• WHAT TO PRODUCE
In the records below, some lines hold the word "note". Copy each of those lines.
++++ RECORDS PROVIDED ++++
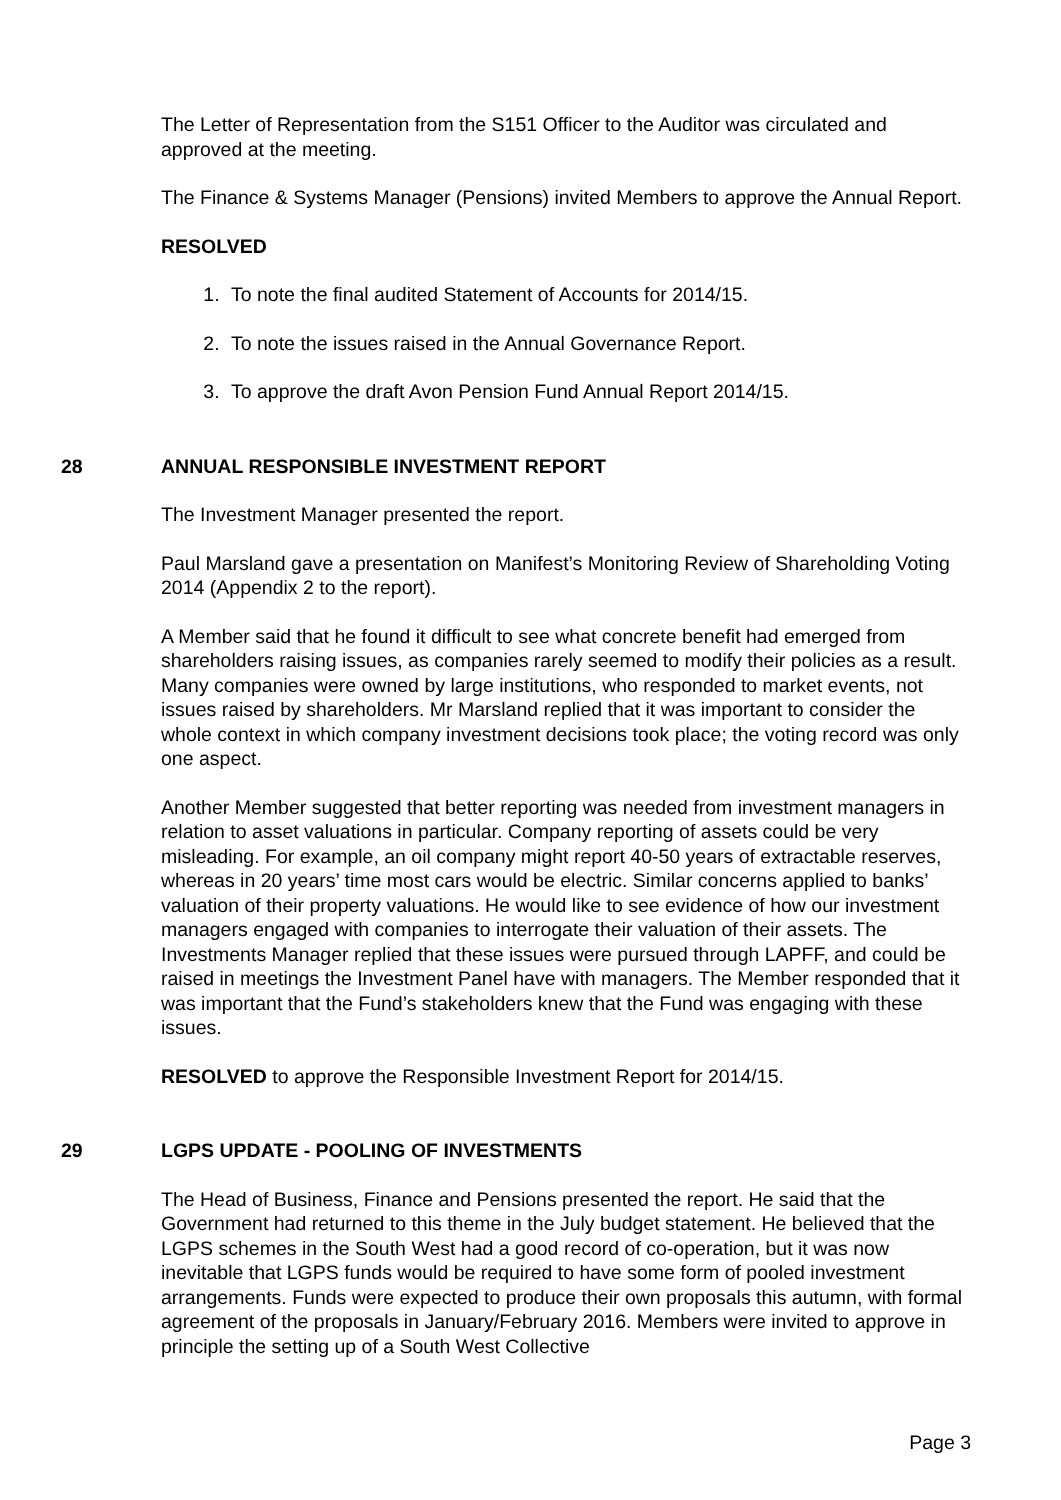The Letter of Representation from the S151 Officer to the Auditor was circulated and approved at the meeting.
The Finance & Systems Manager (Pensions) invited Members to approve the Annual Report.
RESOLVED
1. To note the final audited Statement of Accounts for 2014/15.
2. To note the issues raised in the Annual Governance Report.
3. To approve the draft Avon Pension Fund Annual Report 2014/15.
28 ANNUAL RESPONSIBLE INVESTMENT REPORT
The Investment Manager presented the report.
Paul Marsland gave a presentation on Manifest’s Monitoring Review of Shareholding Voting 2014 (Appendix 2 to the report).
A Member said that he found it difficult to see what concrete benefit had emerged from shareholders raising issues, as companies rarely seemed to modify their policies as a result. Many companies were owned by large institutions, who responded to market events, not issues raised by shareholders. Mr Marsland replied that it was important to consider the whole context in which company investment decisions took place; the voting record was only one aspect.
Another Member suggested that better reporting was needed from investment managers in relation to asset valuations in particular. Company reporting of assets could be very misleading. For example, an oil company might report 40-50 years of extractable reserves, whereas in 20 years’ time most cars would be electric. Similar concerns applied to banks’ valuation of their property valuations. He would like to see evidence of how our investment managers engaged with companies to interrogate their valuation of their assets. The Investments Manager replied that these issues were pursued through LAPFF, and could be raised in meetings the Investment Panel have with managers. The Member responded that it was important that the Fund’s stakeholders knew that the Fund was engaging with these issues.
RESOLVED to approve the Responsible Investment Report for 2014/15.
29 LGPS UPDATE - POOLING OF INVESTMENTS
The Head of Business, Finance and Pensions presented the report. He said that the Government had returned to this theme in the July budget statement. He believed that the LGPS schemes in the South West had a good record of co-operation, but it was now inevitable that LGPS funds would be required to have some form of pooled investment arrangements. Funds were expected to produce their own proposals this autumn, with formal agreement of the proposals in January/February 2016. Members were invited to approve in principle the setting up of a South West Collective
Page 3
++++
• WRITTEN RESPONSE
1. To note the final audited Statement of Accounts for 2014/15.
2. To note the issues raised in the Annual Governance Report.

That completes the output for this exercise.